Start of Document text

How the hell did we still have AAA rating with $10T in debt already?


----------



## Chucktown PE (Nov 12, 2008)

Actually, if the government uses the accounting methods that businesses have to use then they are $53 trillion in debt. This includes all those unfunded liabilities (entitlements) that we voted to ourselves. While you're at it, if anyone hasn't read Atlas Shrugged, now would be a good time to do it.


----------



## benbo (Nov 12, 2008)

If all you people beleive the end of the world is here, and the government is so horrible, why are you bothering to get a government sanctioned engineering license?

I swear I've been hearing this same stuff for 35 years. The natioanl debt as a portion of GDP was over 120% at the end of World War II.


----------



## wilheldp_PE (Nov 12, 2008)

Ron Paul is the lone voice of reason in Washington.


----------



## wilheldp_PE (Nov 12, 2008)

benbo said:


> If all you people beleive the end of the world is here, and the government is so horrible, why are you bothering to get a government sanctioned engineering license?


In order to do our jobs and earn a living without interference from the armed wing of the government.


----------



## benbo (Nov 12, 2008)

wilheldp_PE said:


> In order to do our jobs and earn a living without interference from the armed wing of the government.


How does getting a license from government exactly protect you from "the armed wing of government?"


----------



## wilheldp_PE (Nov 12, 2008)

benbo said:


> How does getting a license from government exactly protect you from "the armed wing of government?"


Doing engineering work without a valid license is an actionable offense in most states.


----------



## Chucktown PE (Nov 12, 2008)

benbo said:


> If all you people beleive the end of the world is here, and the government is so horrible, why are you bothering to get a government sanctioned engineering license?
> I swear I've been hearing this same stuff for 35 years. The natioanl debt as a portion of GDP was over 90% at the end of World War II.


What choice do I have? I suppose it would be much more practical for me to go work at a fucking McDonalds so I don't have to have a government sanctioned engineering license. I don't agree with government licensing of anything but I have a wife and kids to support so in the name of practicality I have to play by the arbitrary bullshit rules of the government. In addition, licensing is a state law and as long as the federal government isn't mandating it and it's a state's right then I don't have as much of a problem with it.

And you're WWII argument is really irrelevant in this argument. See the attached graphic by the GAO to illustrate my point.


----------



## benbo (Nov 12, 2008)

wilheldp_PE said:


> Doing engineering work without a valid license is an actionable offense in most states.


Not in California for exempt industries. Maybe it's different in your state and every engineer needs a license. Come on out and you won't have to subject yourself to that governmental intrusion.


----------



## wilheldp_PE (Nov 12, 2008)

benbo said:


> Not in California for exempt industries. Maybe it's different in your state and every engineer needs a license. Come on out and you won't have to subject yourself to that governmental intrusion.

End of Document text
Start of Extracted records

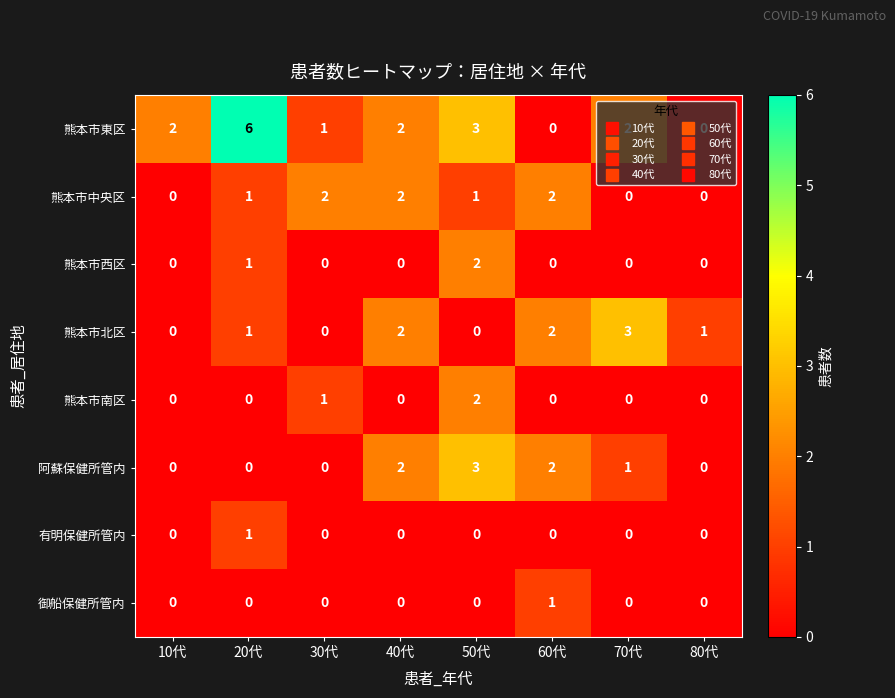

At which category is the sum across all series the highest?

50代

End of Extracted records
Start of Extracted records

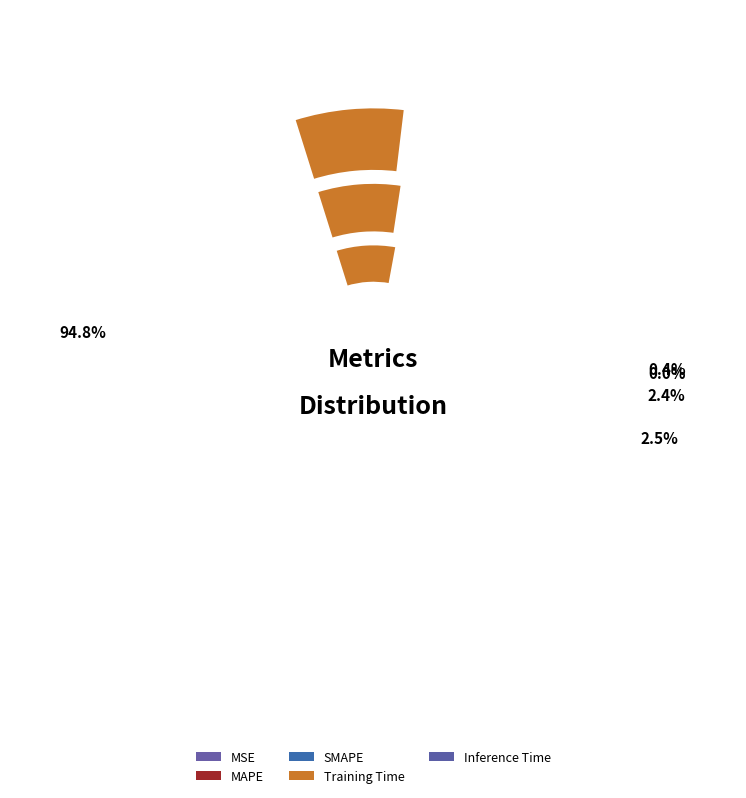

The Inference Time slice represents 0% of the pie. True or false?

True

End of Extracted records

What you need to do —
Transcribe the passage of the forum thread on the national debt, from "How the hell" up to and including "time to do it.".

Exercise response —
How the hell did we still have AAA rating with $10T in debt already?


----------



## Chucktown PE (Nov 12, 2008)

Actually, if the government uses the accounting methods that businesses have to use then they are $53 trillion in debt. This includes all those unfunded liabilities (entitlements) that we voted to ourselves. While you're at it, if anyone hasn't read Atlas Shrugged, now would be a good time to do it.